How to Add an Air Quality Widget in IOS 14

I’ve talked a lot lately about air quality – as a Californian it’s hard to avoid, but since many of the wildfires hitting the West Coast tend to be transported to the more eastern states, depending on the weather, this should make a difference. those outside the affected areas, too. I’ve already discussed many different apps you can use to check the air quality index of a specific location, but recently I found something even better to gauge if it’s a good day to go outside: a self-updating iOS widget.

Naturally, you need iOS 14 to use it. Assuming you’ve already installed the update, you only need to download one tiny free app: Bret Taylor’s Air Quality Reader . (Bless him for not charging an arm and a leg for this incredibly useful setup.)

Open the app, give it permission to use your location, and get fast, educational news on what the Air Quality Index really means:

After that, you can use the application as is; Zoom around your location to find the closest Air Quality Index sensor to you. You can’t do anything with this information, tapping on a point on the sensor does nothing, so you won’t really know which sensor the measurement represents. However, this is something.

However, the real strength of an app is its widget. Return to the home screen, press and hold anywhere other than the app icon, and tap the “+” icon in the upper left corner of the iPhone. Scroll down a bit until you see Air Quality as a widget option and click on it. Click the purple Add Widget button to do this.

You will now receive a tiny map of your location; I hope there is a sensor (or several) nearby.

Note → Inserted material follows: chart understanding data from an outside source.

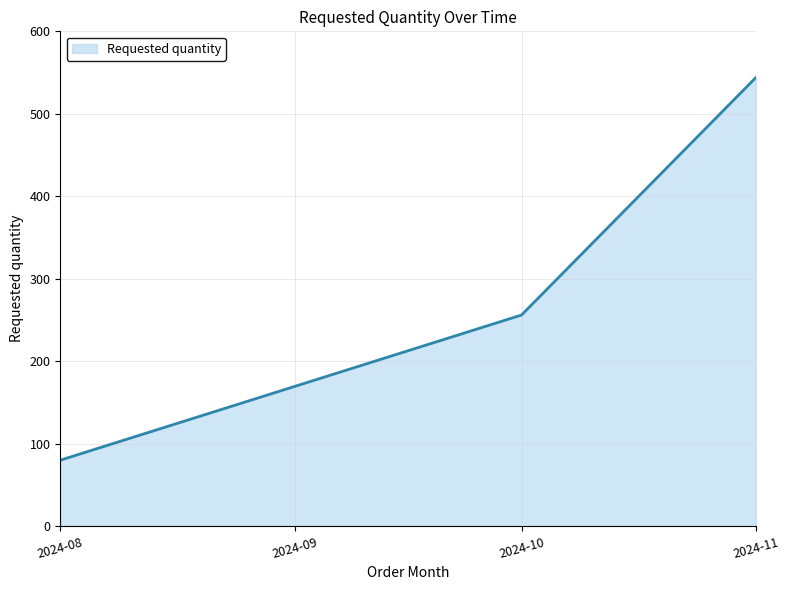

What is the difference between the second highest and minimum values?

176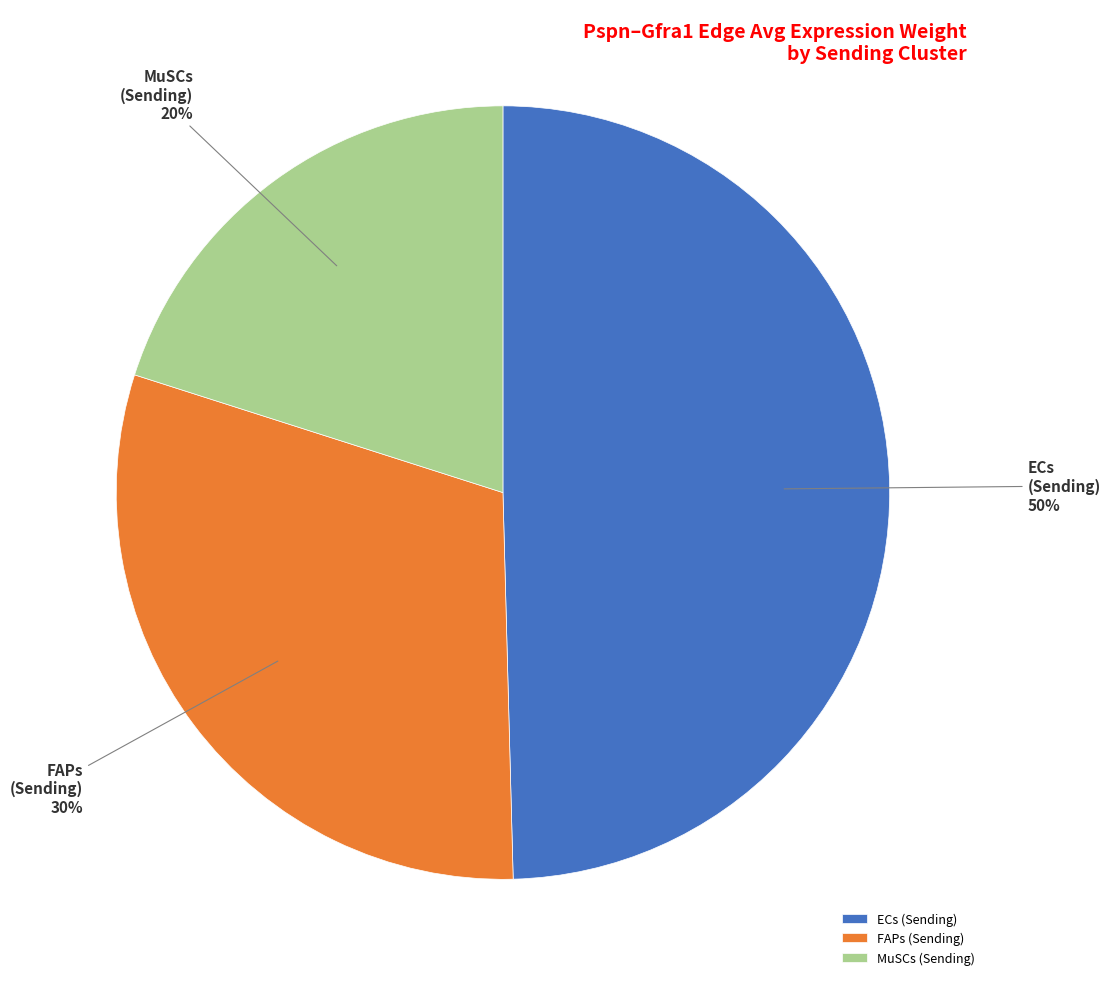

To the nearest percent, what is the average slice percentage?

33%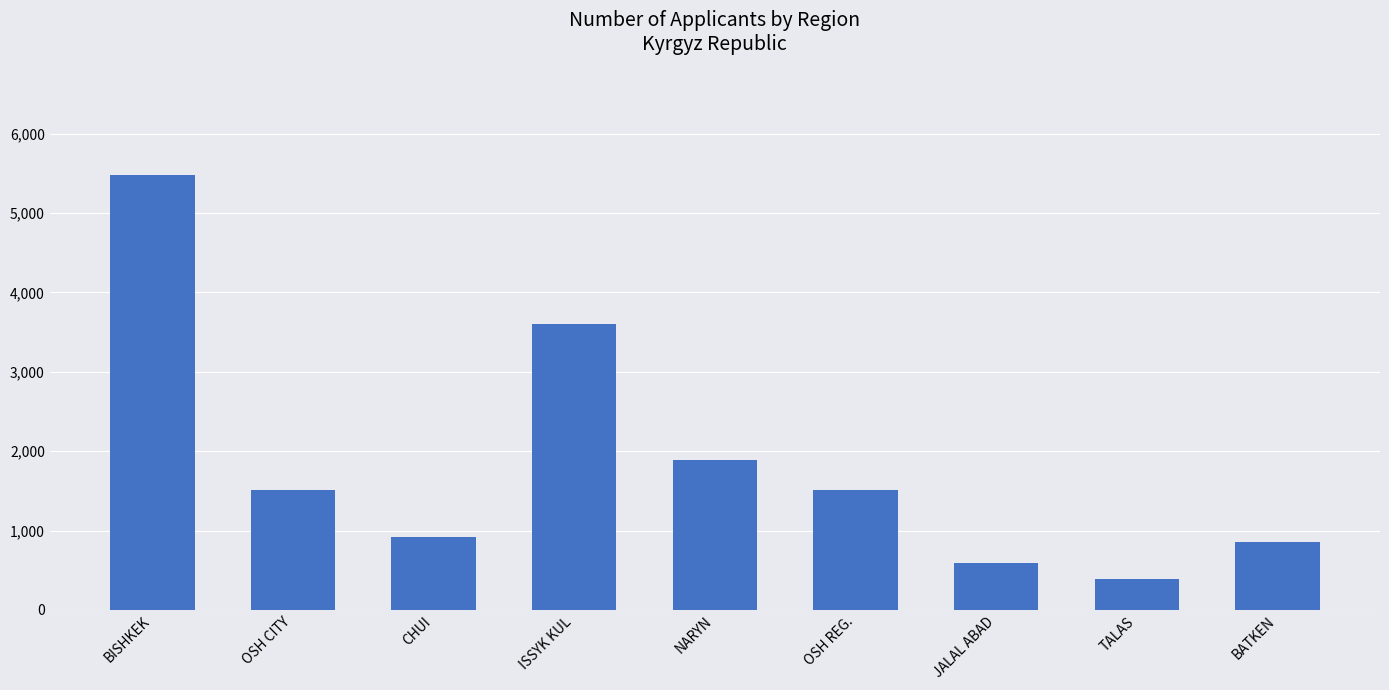

What is the average value?

1862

However, if you do not see the places you visit most often, such as your home, you can also long-press on the widget and press “Edit Widget”, which will allow you to manually set the location.

While this is a rough workaround, at least you should be able to set the widget to the closest nearest sensor if it’s too far away to appear on your map by default.

In a perfect world, the widget would just give you the number of the closest AQI sensor, or better yet, the median measurement taken from some of the sensors closest to you if you are in an area where there is a ton. I’m sure someone will soon build this into their application if they are not working on it yet. Until then, an air quality reader is the next best thing, especially if you live in an area where air quality is currently not so good. Identifying those rare days when you can go outside and breathe is a real treat.